Up stairs the talk was still going on, though the voices now were low and quiet as if the storm was over: but would the interview never end? would Reinette never leave her free to go to her mother herself and demand an explanation? Slowly, as it seemed, the hour hands crept on until it was twelve o’clock, and then at last a door opened and shut, and Queenie came down the stairs, her eyes red with weeping, but with a look of content upon her face which surprised Margery a little.

“She cannot be very angry with mother,” she thought and her heart began to grow lighter as Queenie came up to her, and putting her arms around her neck, said to her:

“Margie, it makes you seem nearer to me, now that I know your mother was my nurse, and I love you more than ever. But how white you are, and your hands are like lumps of ice. Are you sick?” she continued, as she looked with alarm at Margery’s face, which was as white as ashes.

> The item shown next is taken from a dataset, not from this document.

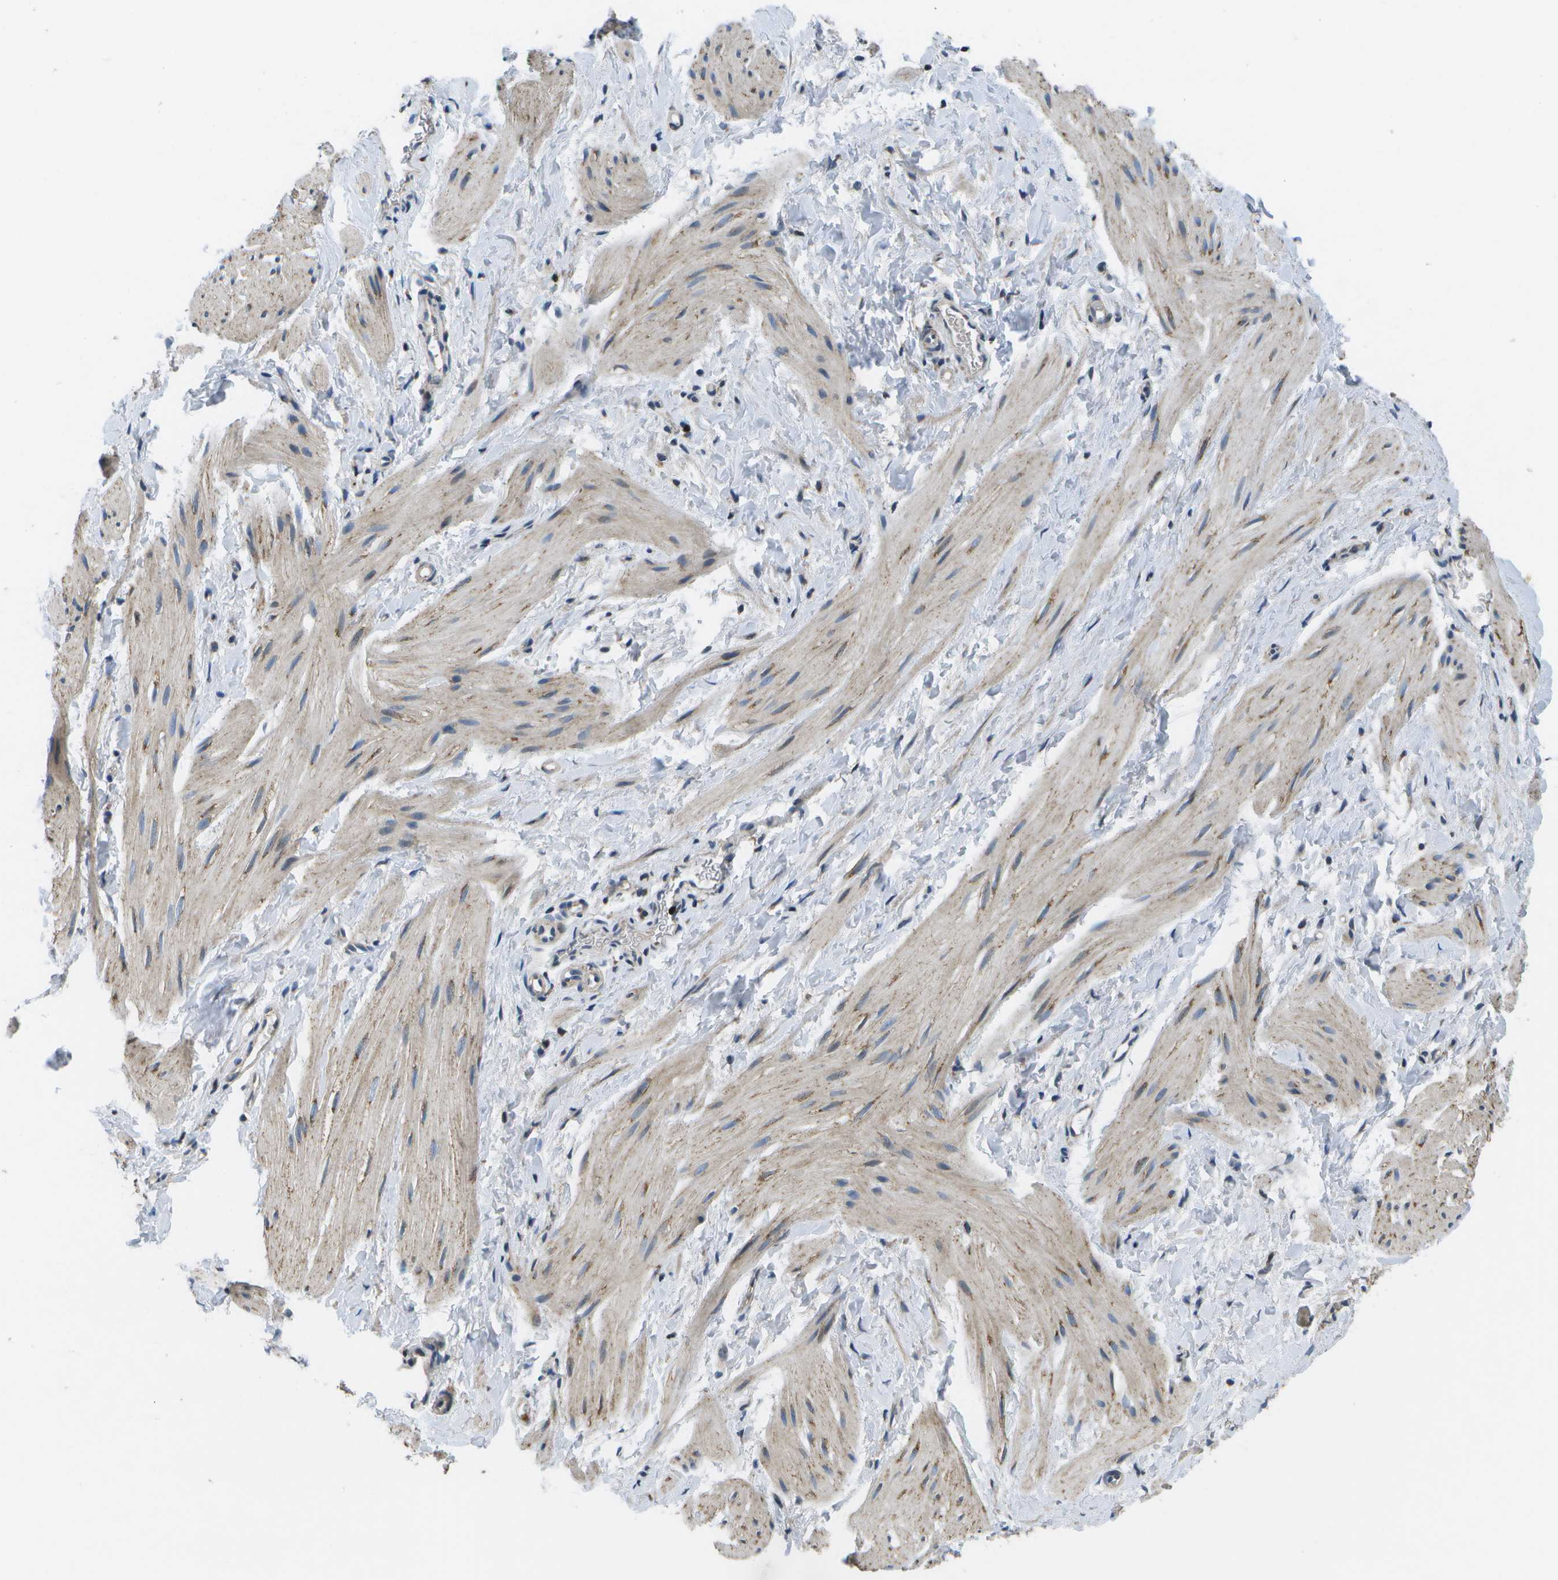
{"staining": {"intensity": "weak", "quantity": "25%-75%", "location": "cytoplasmic/membranous"}, "tissue": "smooth muscle", "cell_type": "Smooth muscle cells", "image_type": "normal", "snomed": [{"axis": "morphology", "description": "Normal tissue, NOS"}, {"axis": "topography", "description": "Smooth muscle"}], "caption": "Immunohistochemical staining of benign smooth muscle reveals 25%-75% levels of weak cytoplasmic/membranous protein staining in about 25%-75% of smooth muscle cells.", "gene": "GALNT15", "patient": {"sex": "male", "age": 16}}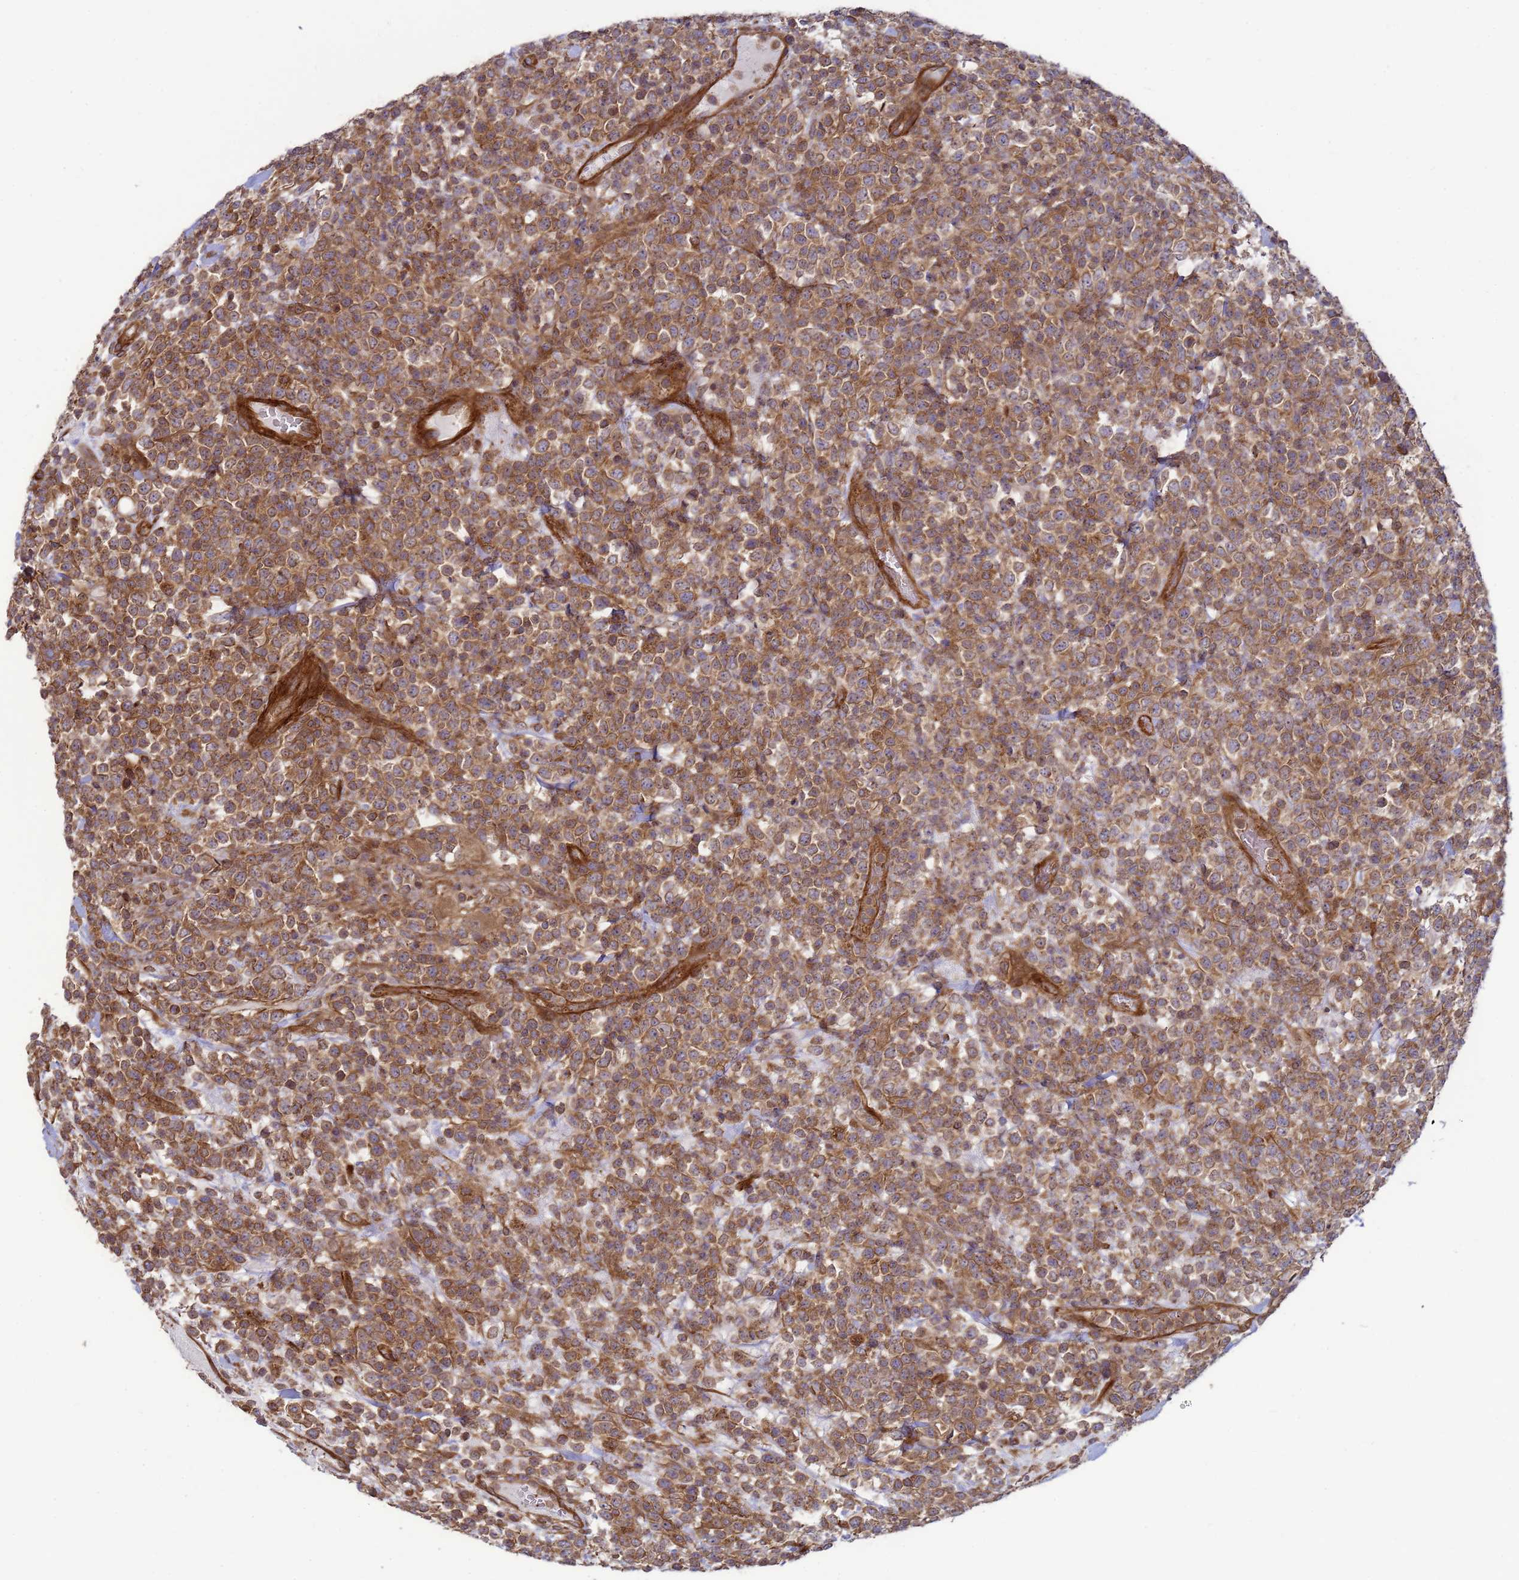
{"staining": {"intensity": "moderate", "quantity": ">75%", "location": "cytoplasmic/membranous"}, "tissue": "lymphoma", "cell_type": "Tumor cells", "image_type": "cancer", "snomed": [{"axis": "morphology", "description": "Malignant lymphoma, non-Hodgkin's type, High grade"}, {"axis": "topography", "description": "Colon"}], "caption": "A medium amount of moderate cytoplasmic/membranous staining is appreciated in about >75% of tumor cells in high-grade malignant lymphoma, non-Hodgkin's type tissue. (DAB = brown stain, brightfield microscopy at high magnification).", "gene": "CNOT1", "patient": {"sex": "female", "age": 53}}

“Not sick, but a good deal upset with what I have heard,” Margery replied; “but tell me,” she continued, “what does mother say? Why has she never told you who she was?”

“She says it was for your sake; that she feared lest I might think less of you if I knew you were the daughter of my former nurse,” Queenie replied, and looking earnestly at her, Margery asked:

“And you believe this to be the only reason, don’t you?”

“No, I do not,” Queenie answered, promptly. “It is true in part, no doubt, but there is something she did not tell me, and which I am resolved to find out. But I did not tell her so, she seemed so scared—so like a frightened child. Margery, I believe your mother is more than half crazy.”

“Yes, yes,” and Margery caught eagerly at the suggestion. “You are right; she is crazy. I can see it now, and that will account for much which seems so strange. Oh, Queenie, be patient; be merciful. Remember, she is my mother.”

“And my nurse,” Queenie rejoined. “She was with my mother when I was born and when she died. I shall not wrong her; do not fear me,” and Queenie’s lips touched Margery’s in token that through her no harm should come to the poor woman who, in the chamber above, sat in a low chair rocking to and fro, with a sickening dread of the moment when she must stand face to face with Margery and meet the glance of those clear, blue eyes which might read the story she had not told Reinette.